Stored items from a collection
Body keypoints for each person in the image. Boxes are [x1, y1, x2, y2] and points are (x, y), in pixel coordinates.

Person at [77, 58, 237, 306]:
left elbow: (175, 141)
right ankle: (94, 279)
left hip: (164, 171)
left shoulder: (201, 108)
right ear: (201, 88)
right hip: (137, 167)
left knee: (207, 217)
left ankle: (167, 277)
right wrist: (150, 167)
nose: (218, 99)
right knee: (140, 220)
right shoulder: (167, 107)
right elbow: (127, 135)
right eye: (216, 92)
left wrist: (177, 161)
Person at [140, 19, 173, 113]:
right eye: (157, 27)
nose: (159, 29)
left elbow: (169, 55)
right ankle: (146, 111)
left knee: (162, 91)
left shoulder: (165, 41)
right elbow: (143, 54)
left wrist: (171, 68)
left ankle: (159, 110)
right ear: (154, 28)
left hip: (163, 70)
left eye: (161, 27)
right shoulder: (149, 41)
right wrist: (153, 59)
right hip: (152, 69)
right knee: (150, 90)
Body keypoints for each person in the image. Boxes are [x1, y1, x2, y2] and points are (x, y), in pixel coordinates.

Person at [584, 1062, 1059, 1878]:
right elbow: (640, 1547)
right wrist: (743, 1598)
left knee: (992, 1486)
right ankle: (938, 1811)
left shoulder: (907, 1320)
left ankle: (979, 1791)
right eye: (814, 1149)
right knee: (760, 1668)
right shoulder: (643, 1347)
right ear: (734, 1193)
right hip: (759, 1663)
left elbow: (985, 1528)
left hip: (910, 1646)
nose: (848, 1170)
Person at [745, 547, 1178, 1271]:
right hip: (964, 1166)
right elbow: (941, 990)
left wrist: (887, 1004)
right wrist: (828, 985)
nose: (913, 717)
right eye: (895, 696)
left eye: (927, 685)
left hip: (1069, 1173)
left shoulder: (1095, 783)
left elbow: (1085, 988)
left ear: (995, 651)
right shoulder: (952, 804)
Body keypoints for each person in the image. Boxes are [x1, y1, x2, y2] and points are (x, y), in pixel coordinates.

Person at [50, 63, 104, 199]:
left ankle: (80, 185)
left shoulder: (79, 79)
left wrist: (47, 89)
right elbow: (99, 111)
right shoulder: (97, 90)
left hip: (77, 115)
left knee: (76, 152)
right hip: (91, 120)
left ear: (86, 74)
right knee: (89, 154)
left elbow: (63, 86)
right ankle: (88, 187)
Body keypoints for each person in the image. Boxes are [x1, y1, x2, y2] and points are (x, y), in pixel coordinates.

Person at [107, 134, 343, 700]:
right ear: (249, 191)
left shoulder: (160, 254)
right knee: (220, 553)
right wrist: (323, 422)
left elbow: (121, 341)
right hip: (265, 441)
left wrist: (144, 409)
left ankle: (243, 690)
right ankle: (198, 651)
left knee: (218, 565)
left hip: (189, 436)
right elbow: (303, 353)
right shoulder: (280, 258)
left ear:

* WHAT THE EXERCISE ASKS:
A complete answer gives every line of the records holding "shoulder".

* RESPONSE TO THE TASK:
left shoulder: (201, 108)
right shoulder: (167, 107)
left shoulder: (165, 41)
right shoulder: (149, 41)
left shoulder: (907, 1320)
right shoulder: (643, 1347)
left shoulder: (1095, 783)
right shoulder: (952, 804)
left shoulder: (79, 79)
right shoulder: (97, 90)
left shoulder: (160, 254)
right shoulder: (280, 258)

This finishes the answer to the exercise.